Lines from the one containing "A database file object." through the end of the data are to be returned exactly, and no others.
*** DATA PROVIDED ***
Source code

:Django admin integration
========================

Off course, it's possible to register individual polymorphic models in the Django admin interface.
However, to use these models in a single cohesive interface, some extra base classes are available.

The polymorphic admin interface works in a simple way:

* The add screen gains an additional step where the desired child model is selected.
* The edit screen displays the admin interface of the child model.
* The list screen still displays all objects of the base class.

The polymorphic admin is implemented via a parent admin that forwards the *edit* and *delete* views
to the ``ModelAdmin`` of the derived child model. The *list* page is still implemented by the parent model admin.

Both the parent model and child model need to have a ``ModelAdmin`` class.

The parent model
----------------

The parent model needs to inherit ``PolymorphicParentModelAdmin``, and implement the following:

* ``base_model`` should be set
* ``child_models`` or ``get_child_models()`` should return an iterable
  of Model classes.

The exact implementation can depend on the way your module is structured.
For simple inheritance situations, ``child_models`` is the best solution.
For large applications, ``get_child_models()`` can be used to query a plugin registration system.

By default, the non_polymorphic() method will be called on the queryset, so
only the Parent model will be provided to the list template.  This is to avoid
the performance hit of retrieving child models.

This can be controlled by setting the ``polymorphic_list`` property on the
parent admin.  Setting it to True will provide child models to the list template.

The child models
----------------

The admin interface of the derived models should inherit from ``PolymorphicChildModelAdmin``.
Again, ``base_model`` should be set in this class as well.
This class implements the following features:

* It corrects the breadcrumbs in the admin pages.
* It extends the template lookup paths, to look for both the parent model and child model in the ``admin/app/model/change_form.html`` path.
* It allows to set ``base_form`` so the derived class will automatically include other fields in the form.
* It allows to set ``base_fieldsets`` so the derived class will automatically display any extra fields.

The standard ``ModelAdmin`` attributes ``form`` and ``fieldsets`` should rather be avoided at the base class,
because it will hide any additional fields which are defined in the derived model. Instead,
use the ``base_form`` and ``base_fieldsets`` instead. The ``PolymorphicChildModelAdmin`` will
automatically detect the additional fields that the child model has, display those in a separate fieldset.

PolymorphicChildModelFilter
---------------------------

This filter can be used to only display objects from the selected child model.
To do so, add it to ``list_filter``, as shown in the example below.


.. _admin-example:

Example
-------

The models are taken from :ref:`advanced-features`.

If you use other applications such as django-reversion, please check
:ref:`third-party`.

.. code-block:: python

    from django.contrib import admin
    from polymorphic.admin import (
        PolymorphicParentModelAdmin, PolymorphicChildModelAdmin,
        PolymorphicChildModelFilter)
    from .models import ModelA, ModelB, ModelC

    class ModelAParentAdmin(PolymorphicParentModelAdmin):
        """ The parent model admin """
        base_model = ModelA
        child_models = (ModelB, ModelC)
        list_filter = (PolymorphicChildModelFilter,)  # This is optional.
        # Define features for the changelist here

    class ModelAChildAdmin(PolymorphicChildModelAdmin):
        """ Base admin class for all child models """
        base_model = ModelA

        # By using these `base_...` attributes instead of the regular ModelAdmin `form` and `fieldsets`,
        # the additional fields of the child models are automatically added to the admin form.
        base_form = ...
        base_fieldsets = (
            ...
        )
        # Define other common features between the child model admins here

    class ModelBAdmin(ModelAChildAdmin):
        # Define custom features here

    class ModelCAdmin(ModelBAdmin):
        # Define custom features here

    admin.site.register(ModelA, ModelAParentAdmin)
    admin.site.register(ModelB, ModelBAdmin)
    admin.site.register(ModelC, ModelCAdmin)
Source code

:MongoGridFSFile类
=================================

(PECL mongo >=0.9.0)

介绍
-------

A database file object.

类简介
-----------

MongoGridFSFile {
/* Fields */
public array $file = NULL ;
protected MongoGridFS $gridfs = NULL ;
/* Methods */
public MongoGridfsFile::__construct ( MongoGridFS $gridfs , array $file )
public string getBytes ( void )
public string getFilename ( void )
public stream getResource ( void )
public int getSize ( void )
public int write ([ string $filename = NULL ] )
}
***
**RESULT FOR THIS TASK**
A database file object.

类简介
-----------

MongoGridFSFile {
/* Fields */
public array $file = NULL ;
protected MongoGridFS $gridfs = NULL ;
/* Methods */
public MongoGridfsFile::__construct ( MongoGridFS $gridfs , array $file )
public string getBytes ( void )
public string getFilename ( void )
public stream getResource ( void )
public int getSize ( void )
public int write ([ string $filename = NULL ] )
}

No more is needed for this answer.